IN RESPONSE to Julie Bedell's quixotic assertion that CaRT is not a housing society or housing agency, Dave Stead writes:
I keep seeing this falsehood propagated that CaRT is not a housing agency, housing association, landlord etcetera etcetera. The wording used keeps changing as different people try to assert their fanciful wishes upon reality but the gist is that CaRT does not have to live up to the responsibilities of a landlord because it was formed to take custody of the waterways not to act as a landlord.

System with tenants

This is simply untrue, CaRT is a landlord as proven by the indisputable fact that people live on boats on CaRT waters. To state otherwise is to deny reality. It may be the case that CaRT wishes it was not a landlord, but it inherited a system with tenants, it continues to make 'residential' moorings available for lease and therefore it is a landlord with all the legal responsibilities of a landlord, its tenants should enjoy the full range of legal rights of a tenant.

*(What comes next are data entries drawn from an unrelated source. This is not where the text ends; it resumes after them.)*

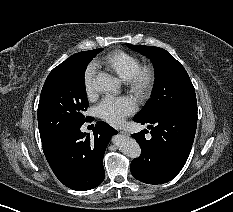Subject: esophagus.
Instances as JSON below:
<instances>
[{
    "label": "esophagus",
    "mask_w": 233,
    "mask_h": 212,
    "mask_svg": "<svg viewBox=\"0 0 233 212\" xmlns=\"http://www.w3.org/2000/svg\"><path fill=\"white\" fill-rule=\"evenodd\" d=\"M119 132H120L122 135H125V136H128V135H129L128 132L125 131V130H120Z\"/></svg>",
    "instance_id": "34e87169"
}]
</instances>
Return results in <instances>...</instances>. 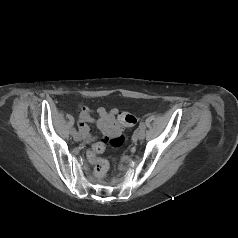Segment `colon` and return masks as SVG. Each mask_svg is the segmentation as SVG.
<instances>
[{"mask_svg": "<svg viewBox=\"0 0 238 238\" xmlns=\"http://www.w3.org/2000/svg\"><path fill=\"white\" fill-rule=\"evenodd\" d=\"M117 120L120 124L128 127L133 126L136 123V118L125 112L118 115ZM122 142V138L112 140L114 145H118ZM105 149L104 143H100L92 148L88 153V159L94 163V173L98 178L104 177L109 169V163L107 160L97 157L98 154L102 153Z\"/></svg>", "mask_w": 238, "mask_h": 238, "instance_id": "colon-1", "label": "colon"}]
</instances>
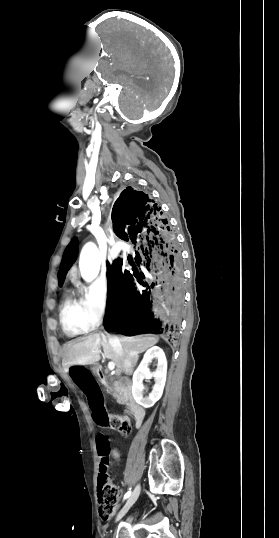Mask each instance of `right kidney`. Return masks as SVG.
I'll use <instances>...</instances> for the list:
<instances>
[{"instance_id": "ca27d5eb", "label": "right kidney", "mask_w": 279, "mask_h": 538, "mask_svg": "<svg viewBox=\"0 0 279 538\" xmlns=\"http://www.w3.org/2000/svg\"><path fill=\"white\" fill-rule=\"evenodd\" d=\"M153 358L158 360V364L155 372H150L148 366ZM166 372V356L161 348L153 346V348H150V350H147L146 354H144V358L139 368H137L136 372L133 374L132 394L137 404H140L143 408H151V406H154L155 402L160 400L166 382ZM151 378H154L155 382L153 390L149 396L144 398L143 380H151Z\"/></svg>"}]
</instances>
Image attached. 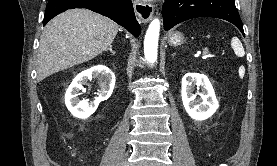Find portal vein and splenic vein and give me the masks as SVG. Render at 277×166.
Here are the masks:
<instances>
[{
    "instance_id": "1",
    "label": "portal vein and splenic vein",
    "mask_w": 277,
    "mask_h": 166,
    "mask_svg": "<svg viewBox=\"0 0 277 166\" xmlns=\"http://www.w3.org/2000/svg\"><path fill=\"white\" fill-rule=\"evenodd\" d=\"M213 57H215V55L208 54V53H204V55L202 56L203 59H208V58H213Z\"/></svg>"
}]
</instances>
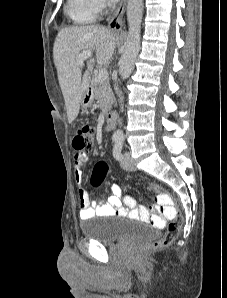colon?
<instances>
[{
	"instance_id": "obj_1",
	"label": "colon",
	"mask_w": 227,
	"mask_h": 298,
	"mask_svg": "<svg viewBox=\"0 0 227 298\" xmlns=\"http://www.w3.org/2000/svg\"><path fill=\"white\" fill-rule=\"evenodd\" d=\"M95 128L91 125L84 124L77 127L72 135V146L74 150L92 149L95 139ZM107 173V164L105 162L98 163L92 173L91 183L93 186L100 185ZM150 193H156L157 205L154 206V215L149 218V222L156 228L165 225V219L170 220L165 233L159 239L146 243L141 247L142 253H148L156 249L165 247L173 243L179 236L183 226V215L174 206L172 197L161 191L158 184H151Z\"/></svg>"
}]
</instances>
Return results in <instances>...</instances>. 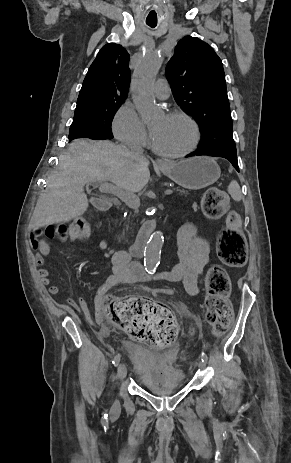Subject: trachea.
<instances>
[{"mask_svg": "<svg viewBox=\"0 0 291 463\" xmlns=\"http://www.w3.org/2000/svg\"><path fill=\"white\" fill-rule=\"evenodd\" d=\"M146 24H147L148 26H150L151 28H154V27H156V25H157L156 22H146Z\"/></svg>", "mask_w": 291, "mask_h": 463, "instance_id": "3493384b", "label": "trachea"}]
</instances>
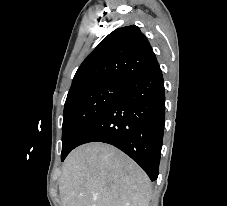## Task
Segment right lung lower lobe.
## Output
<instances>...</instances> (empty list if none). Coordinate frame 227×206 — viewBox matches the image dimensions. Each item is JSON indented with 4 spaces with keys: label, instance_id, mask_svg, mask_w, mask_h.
Here are the masks:
<instances>
[{
    "label": "right lung lower lobe",
    "instance_id": "right-lung-lower-lobe-1",
    "mask_svg": "<svg viewBox=\"0 0 227 206\" xmlns=\"http://www.w3.org/2000/svg\"><path fill=\"white\" fill-rule=\"evenodd\" d=\"M165 122V90L157 63L126 81L123 93L90 125L76 145L111 144L149 176L158 177Z\"/></svg>",
    "mask_w": 227,
    "mask_h": 206
}]
</instances>
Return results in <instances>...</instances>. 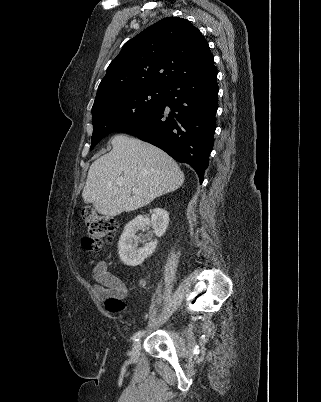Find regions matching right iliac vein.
Returning a JSON list of instances; mask_svg holds the SVG:
<instances>
[{
  "instance_id": "right-iliac-vein-1",
  "label": "right iliac vein",
  "mask_w": 321,
  "mask_h": 402,
  "mask_svg": "<svg viewBox=\"0 0 321 402\" xmlns=\"http://www.w3.org/2000/svg\"><path fill=\"white\" fill-rule=\"evenodd\" d=\"M140 349H141V341L137 340L133 343L131 354H130L132 361H136L138 359L139 354H140Z\"/></svg>"
}]
</instances>
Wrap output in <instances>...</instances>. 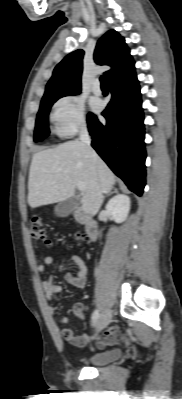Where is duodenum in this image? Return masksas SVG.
<instances>
[{"label":"duodenum","mask_w":182,"mask_h":399,"mask_svg":"<svg viewBox=\"0 0 182 399\" xmlns=\"http://www.w3.org/2000/svg\"><path fill=\"white\" fill-rule=\"evenodd\" d=\"M76 215L80 221L84 223L85 232L90 242H94L98 236V225L95 221L89 218L88 213L82 209L78 208L76 210Z\"/></svg>","instance_id":"duodenum-1"}]
</instances>
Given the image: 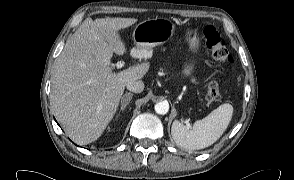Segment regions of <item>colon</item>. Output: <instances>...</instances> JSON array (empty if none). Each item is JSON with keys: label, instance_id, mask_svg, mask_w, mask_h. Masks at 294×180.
<instances>
[{"label": "colon", "instance_id": "colon-1", "mask_svg": "<svg viewBox=\"0 0 294 180\" xmlns=\"http://www.w3.org/2000/svg\"><path fill=\"white\" fill-rule=\"evenodd\" d=\"M203 36L207 47L210 49L212 56L221 62L232 63L233 57L224 46L223 40L220 34L213 26H206L203 29ZM220 89L216 80H211L207 84L205 98L208 101H216L219 97Z\"/></svg>", "mask_w": 294, "mask_h": 180}]
</instances>
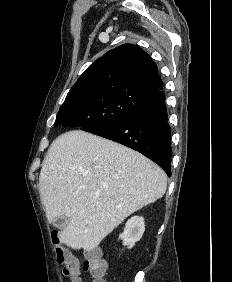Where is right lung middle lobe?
Listing matches in <instances>:
<instances>
[{"mask_svg": "<svg viewBox=\"0 0 232 282\" xmlns=\"http://www.w3.org/2000/svg\"><path fill=\"white\" fill-rule=\"evenodd\" d=\"M154 106L153 100L136 90L110 89L85 93L64 101L54 126L89 130L136 116Z\"/></svg>", "mask_w": 232, "mask_h": 282, "instance_id": "dd1d6c3e", "label": "right lung middle lobe"}]
</instances>
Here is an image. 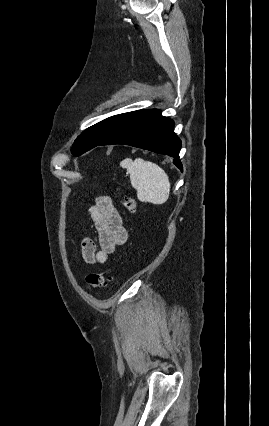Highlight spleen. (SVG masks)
I'll return each mask as SVG.
<instances>
[{"mask_svg":"<svg viewBox=\"0 0 269 426\" xmlns=\"http://www.w3.org/2000/svg\"><path fill=\"white\" fill-rule=\"evenodd\" d=\"M120 166L129 173L139 201L160 205L168 200L171 187L169 177L157 164L142 158H126L120 162Z\"/></svg>","mask_w":269,"mask_h":426,"instance_id":"3e777b00","label":"spleen"}]
</instances>
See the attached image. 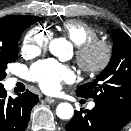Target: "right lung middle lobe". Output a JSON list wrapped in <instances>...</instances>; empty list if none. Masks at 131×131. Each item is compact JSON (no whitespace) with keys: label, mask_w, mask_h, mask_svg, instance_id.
Listing matches in <instances>:
<instances>
[{"label":"right lung middle lobe","mask_w":131,"mask_h":131,"mask_svg":"<svg viewBox=\"0 0 131 131\" xmlns=\"http://www.w3.org/2000/svg\"><path fill=\"white\" fill-rule=\"evenodd\" d=\"M42 20L41 17L19 15L9 26L8 36L0 39V88L1 80L6 76V68L9 63L18 58V40L23 31L30 25Z\"/></svg>","instance_id":"1"}]
</instances>
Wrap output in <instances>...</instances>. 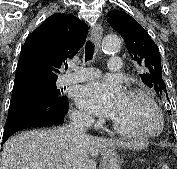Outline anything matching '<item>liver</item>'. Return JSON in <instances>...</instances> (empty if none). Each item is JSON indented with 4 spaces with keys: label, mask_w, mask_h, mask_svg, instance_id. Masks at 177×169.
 I'll list each match as a JSON object with an SVG mask.
<instances>
[{
    "label": "liver",
    "mask_w": 177,
    "mask_h": 169,
    "mask_svg": "<svg viewBox=\"0 0 177 169\" xmlns=\"http://www.w3.org/2000/svg\"><path fill=\"white\" fill-rule=\"evenodd\" d=\"M115 146L131 148L118 140L74 135L66 128L26 131L7 140L0 169H96L95 158Z\"/></svg>",
    "instance_id": "liver-1"
}]
</instances>
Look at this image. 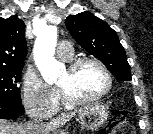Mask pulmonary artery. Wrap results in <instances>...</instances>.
<instances>
[{"instance_id":"pulmonary-artery-1","label":"pulmonary artery","mask_w":153,"mask_h":134,"mask_svg":"<svg viewBox=\"0 0 153 134\" xmlns=\"http://www.w3.org/2000/svg\"><path fill=\"white\" fill-rule=\"evenodd\" d=\"M57 55L64 59V60H70L73 56V46L69 41H61L59 42L57 46Z\"/></svg>"}]
</instances>
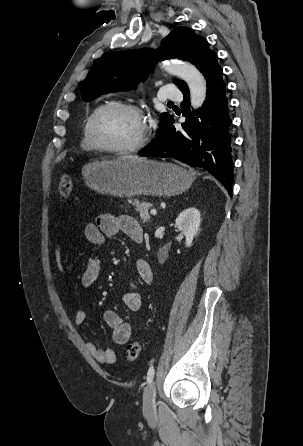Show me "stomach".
I'll return each instance as SVG.
<instances>
[{
	"instance_id": "1",
	"label": "stomach",
	"mask_w": 303,
	"mask_h": 446,
	"mask_svg": "<svg viewBox=\"0 0 303 446\" xmlns=\"http://www.w3.org/2000/svg\"><path fill=\"white\" fill-rule=\"evenodd\" d=\"M82 175L90 189L118 197L178 195L193 181L187 170L175 164L123 157L90 162Z\"/></svg>"
}]
</instances>
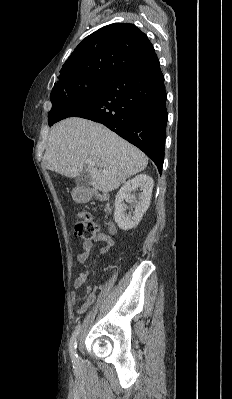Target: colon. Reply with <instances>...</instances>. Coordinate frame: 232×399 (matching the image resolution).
<instances>
[{
  "mask_svg": "<svg viewBox=\"0 0 232 399\" xmlns=\"http://www.w3.org/2000/svg\"><path fill=\"white\" fill-rule=\"evenodd\" d=\"M93 232H96L95 224L92 222L91 215L84 216V224H82V216L78 215L77 219L74 220V238H83L84 240H89L93 237ZM93 296H98V287H93Z\"/></svg>",
  "mask_w": 232,
  "mask_h": 399,
  "instance_id": "5ec220e1",
  "label": "colon"
}]
</instances>
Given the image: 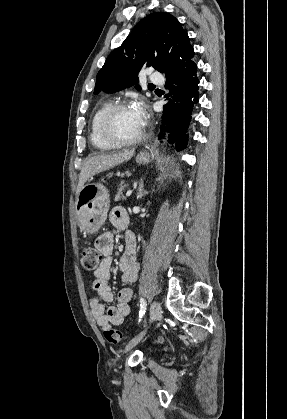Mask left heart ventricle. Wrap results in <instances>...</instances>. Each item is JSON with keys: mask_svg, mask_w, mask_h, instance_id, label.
I'll return each instance as SVG.
<instances>
[{"mask_svg": "<svg viewBox=\"0 0 287 419\" xmlns=\"http://www.w3.org/2000/svg\"><path fill=\"white\" fill-rule=\"evenodd\" d=\"M143 129V124L136 118L131 108L117 112L112 121V130L121 138H133Z\"/></svg>", "mask_w": 287, "mask_h": 419, "instance_id": "b2bd125f", "label": "left heart ventricle"}]
</instances>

Allowing landlords to escape their legal obligations because they inherited some property with sitting tenants years ago would be a terrifying slippery slope if applied to the rental housing market as a whole.

I'm sure there is a lot more to this latest eviction than any of us have been told, but as a general principle I can't help thinking there must be a better way than snatching away the home of a vulnerable person in a traumatic eviction with jackbooted bailiffs and police in attendance, relocating them away from the only stability in their life.

Apart from the humanitarian aspect or anything else, that person is now costing the taxpayer an order of magnitude more than would have been the case if her mooring had been funded from the public purse, as temporary housing costs a fortune and the evictee's need for all forms of support has actually increased as a result of becoming homeless.

My final thoughts are for the evictee herself, I hope she fares well and everything works out okay in the end.